As a Pom myself, I feel uncomfortable and faintly passé. I shouldn’t be here at all. Not any more. Not at my age. I should have stayed home in the cold, moaning about the Government, the weather, the price of petrol, resigned to my ugly regional accent that I still haven’t managed to disguise.

We’re given numbers and herded into the hall. It’s like lining up at Safeway for a roast chook on a Saturday morning. Aussies now accept queuing, so new citizens will have no trouble assimilating here. Australians are now so good at waiting in lines that they will camp out for days in the hope of getting a ticket to the cricket, a 60c stamp, fifty dollars of their own money, and for the chance to get to work over the Westgate Bridge.

Surrounded by these young hopefuls with smiling, distinctly non-Western faces, I think, What can I contribute to this country now; arthritis, early onset dementia, general irritation with everything?

Anyway, there’s not another country that would take me now. The US might, temporarily, but only if I came with a Latino accent, a toilet duck and a scrubbing brush. Sweden wouldn’t because I’m not a natural blond and I’ve so far resisted the temptations of IKEA.  France wouldn’t take me because I won’t eat brains and I don’t piss in the street. I shave my underarms and I think the parterre at Versailles has no charm.

At the end of the ceremony, (pronounced cereMONY, thanks America), it was time to sing the National Anthem. Our new citizens didn’t have a hope of getting through this in spite of the words on the screen but they tried very hard. In this way they were fully assimilated already. Not the trying hard bit. The Prime Minister is the only Australian who can sing our anthem. The rest ofAustralia, particularly footballers lined up before a match with vacant eyes and emptier heads couldn’t give a rat’s arse. And that’s another expression a New Arrival’s going to find handy.

Our land is ….WHAT??  Girt by sea. Yeah! Work that one out.
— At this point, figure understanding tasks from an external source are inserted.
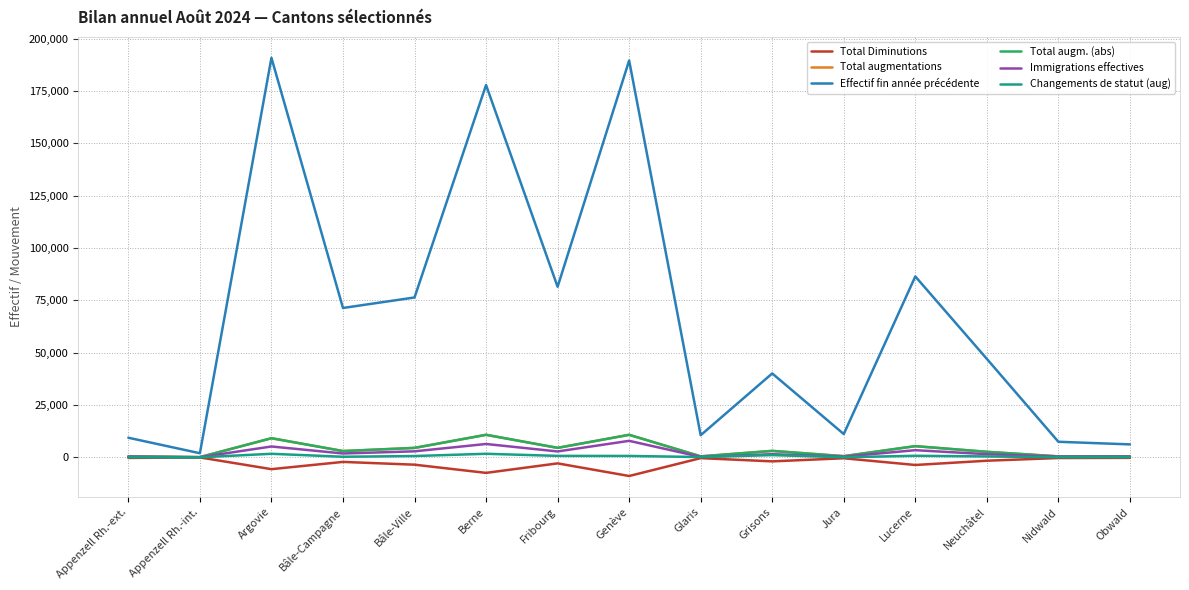

At how many categories does at least one series exceed 103364?

3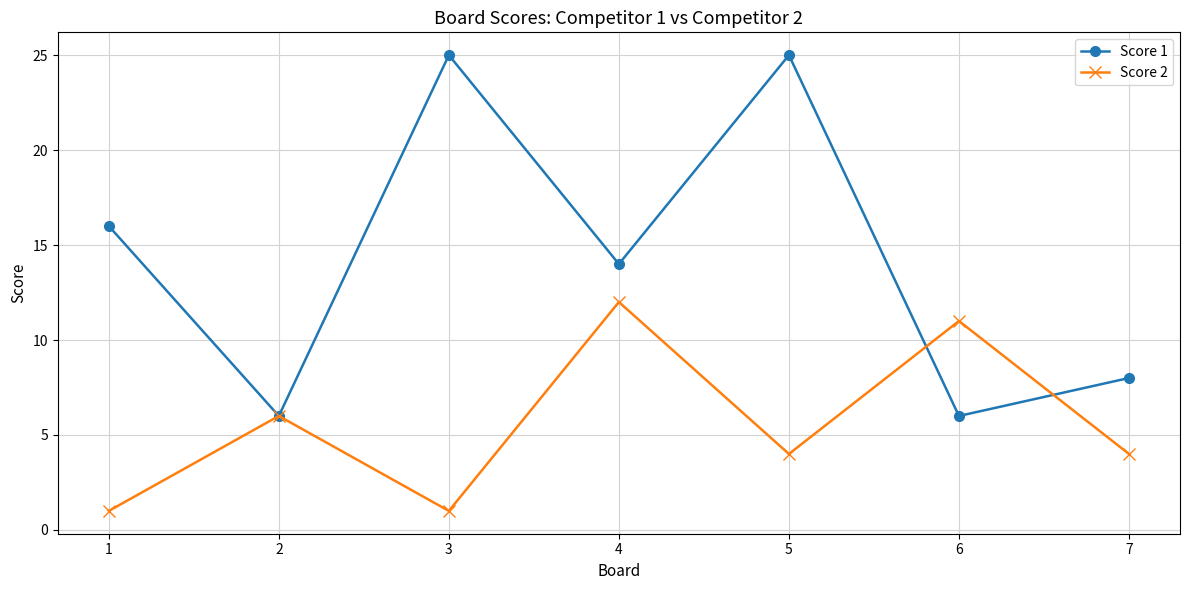

What is the value of the Score 2 point at the 4th from the left?

12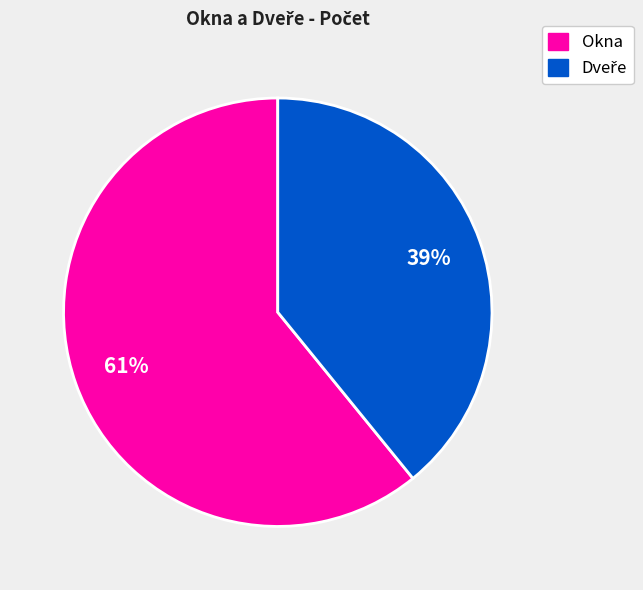

What is the majority slice?

Okna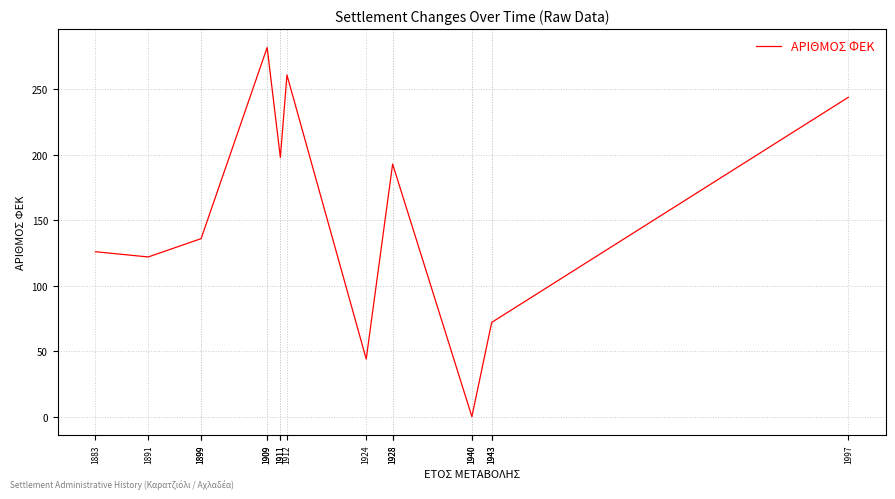

What is the value of the 15th point from the left?

72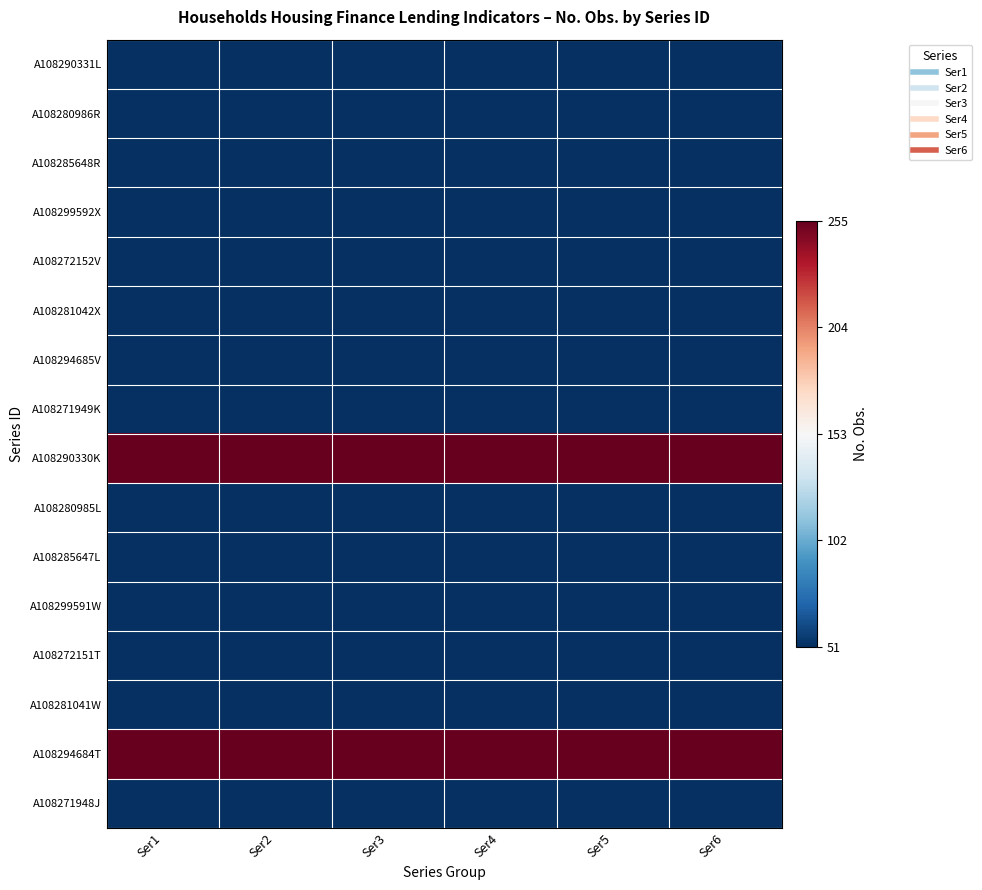

Reading left to right, extract all data points from this chart.

A108290331L: Ser1=-1	Ser2=-1	Ser3=-1	Ser4=-1	Ser5=-1	Ser6=-1
A108280986R: Ser1=-1	Ser2=-1	Ser3=-1	Ser4=-1	Ser5=-1	Ser6=-1
A108285648R: Ser1=-1	Ser2=-1	Ser3=-1	Ser4=-1	Ser5=-1	Ser6=-1
A108299592X: Ser1=-1	Ser2=-1	Ser3=-1	Ser4=-1	Ser5=-1	Ser6=-1
A108272152V: Ser1=-1	Ser2=-1	Ser3=-1	Ser4=-1	Ser5=-1	Ser6=-1
A108281042X: Ser1=-1	Ser2=-1	Ser3=-1	Ser4=-1	Ser5=-1	Ser6=-1
A108294685V: Ser1=-1	Ser2=-1	Ser3=-1	Ser4=-1	Ser5=-1	Ser6=-1
A108271949K: Ser1=-1	Ser2=-1	Ser3=-1	Ser4=-1	Ser5=-1	Ser6=-1
A108290330K: Ser1=1	Ser2=1	Ser3=1	Ser4=1	Ser5=1	Ser6=1
A108280985L: Ser1=-1	Ser2=-1	Ser3=-1	Ser4=-1	Ser5=-1	Ser6=-1
A108285647L: Ser1=-1	Ser2=-1	Ser3=-1	Ser4=-1	Ser5=-1	Ser6=-1
A108299591W: Ser1=-1	Ser2=-1	Ser3=-1	Ser4=-1	Ser5=-1	Ser6=-1
A108272151T: Ser1=-1	Ser2=-1	Ser3=-1	Ser4=-1	Ser5=-1	Ser6=-1
A108281041W: Ser1=-1	Ser2=-1	Ser3=-1	Ser4=-1	Ser5=-1	Ser6=-1
A108294684T: Ser1=1	Ser2=1	Ser3=1	Ser4=1	Ser5=1	Ser6=1
A108271948J: Ser1=-1	Ser2=-1	Ser3=-1	Ser4=-1	Ser5=-1	Ser6=-1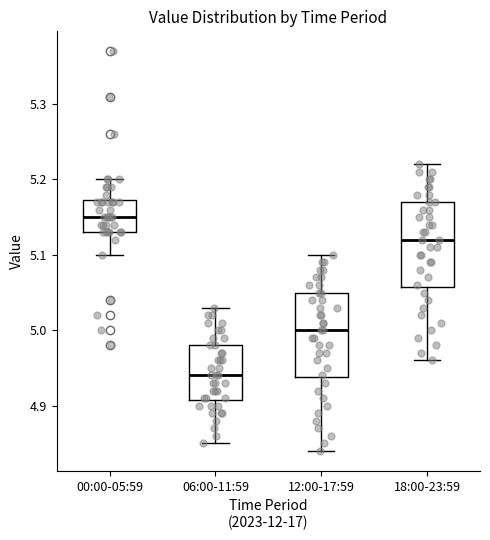

Where does the median line of the box for 00:00-05:59 sit on the y-axis? The values are not printed on the chart, so give them approximately, as read against the axis.

5.15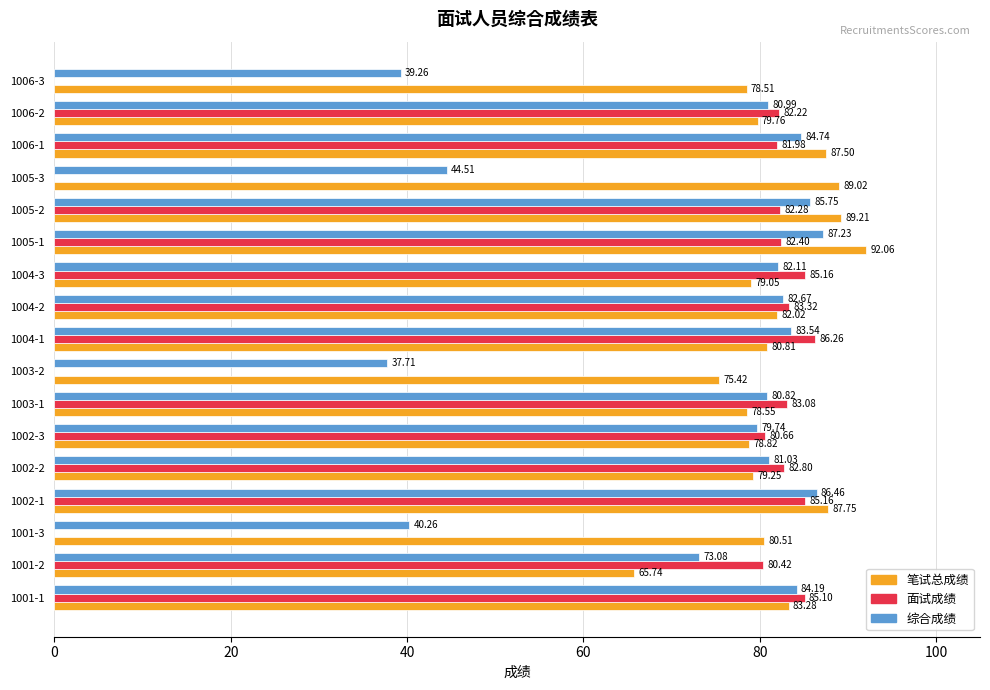

Which series has the largest total across all categories?

笔试总成绩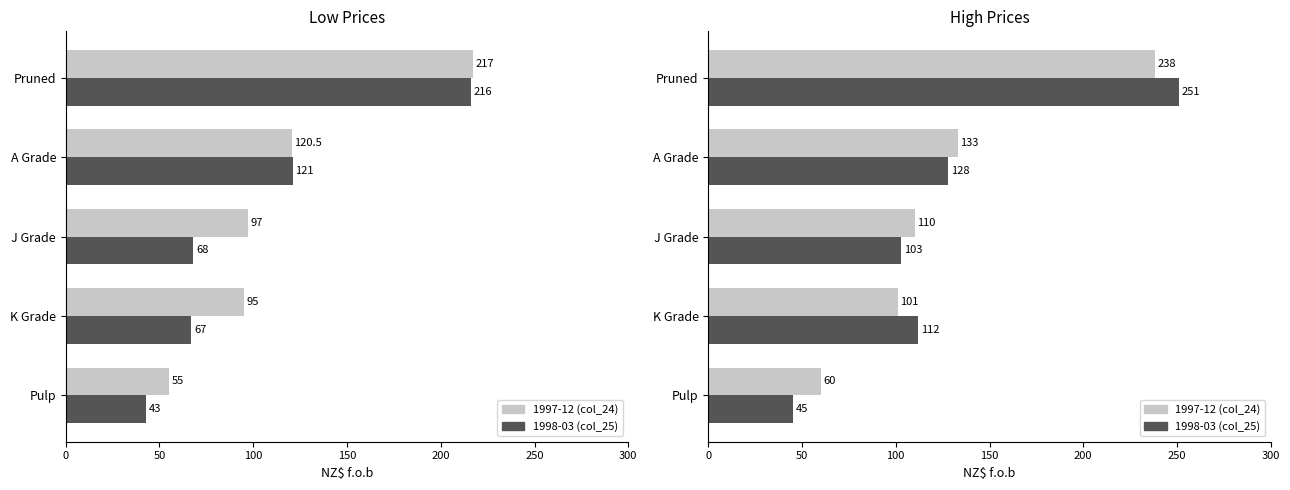

List the series in order of their peak value, highest first.

1998-03 (col_25), 1997-12 (col_24)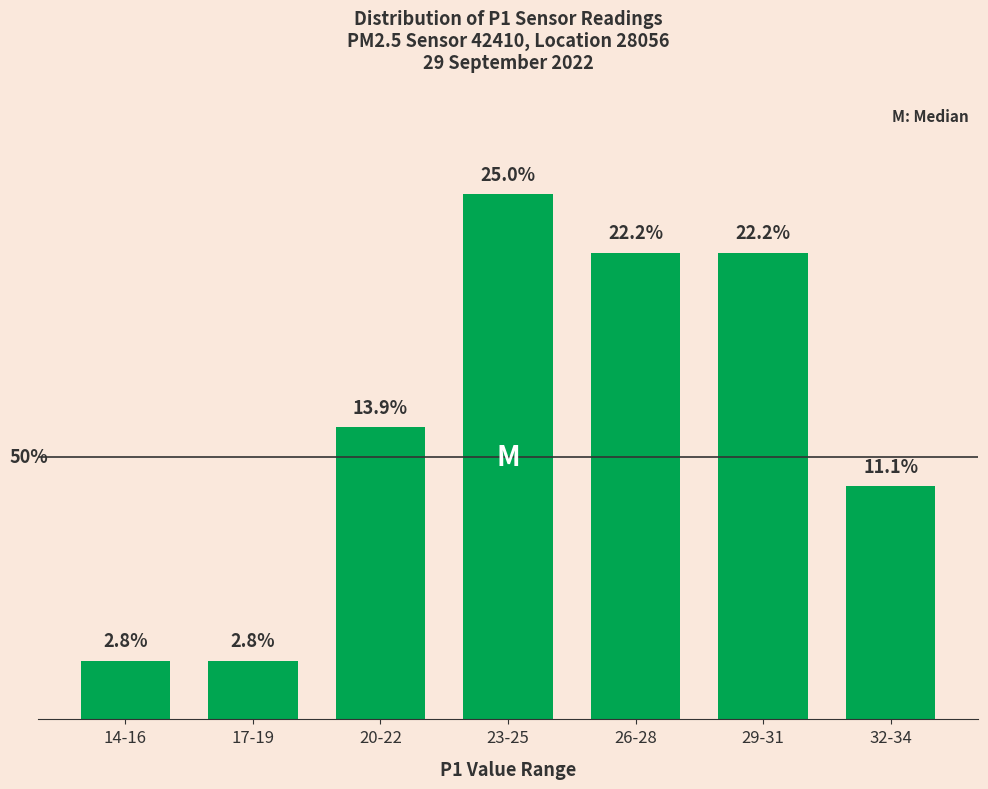

Which has a higher value, 26-28 or 32-34?

26-28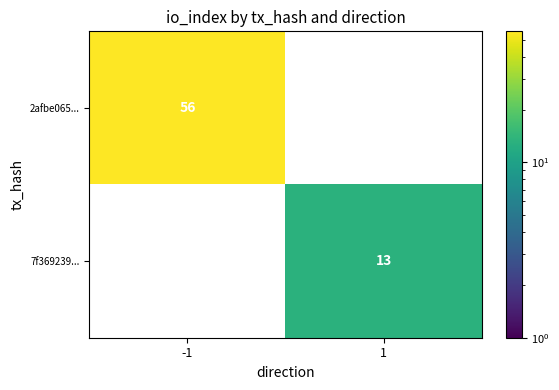

The value of 7f369239... at 1 is 18.8. True or false?

False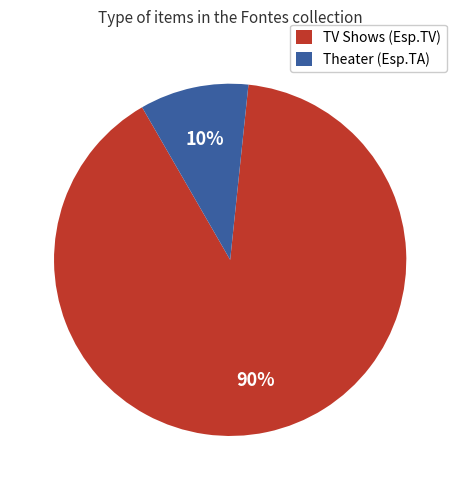

Combined, do Theater (Esp.TA) and TV Shows (Esp.TV) account for over 50%?

Yes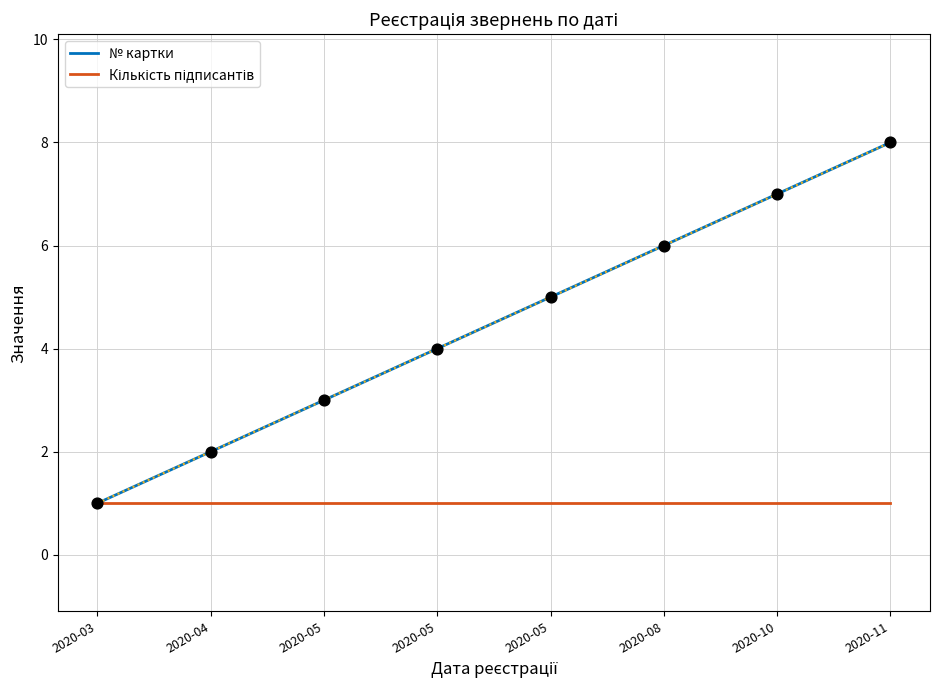

What is the lowest value of the № картки series?

1.0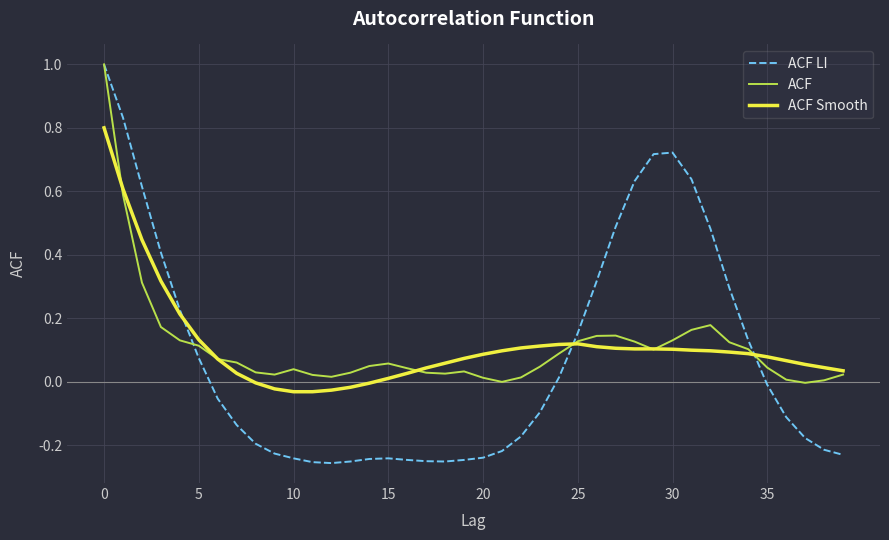

Which series has the widest spread of values?

ACF LI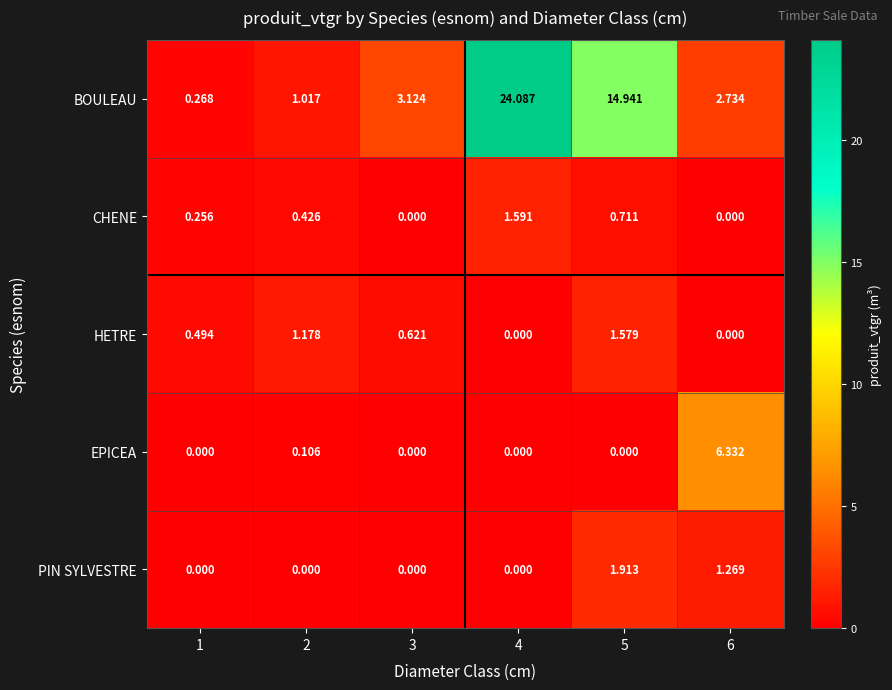

Is the value of CHENE at 1 greater than the value of EPICEA at 6?

No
Our new citizens are younger than me. I have the whitest, wrinkliest skin, the shortest name and the widest arse, except for one obvious American in patterned Crimplene. She is girt by lard.

When presented as Australian, many cried, overcome with emotion. I felt embarrassed about being old, privileged and British and past my best-by date. But I would like to assure you that I would still chant Warnie, Warnie, if he appeared on our cricket pitch rubbing a red stain into his white pants. I even let my cynical self go and cried when Bindi got up and spoke about her dad, and continued to sniffle as I watched the  ute nose its way out of the Crocoseum.

It could be that I’m a true blue Aussie after all; a mongrel, like the rest a youse.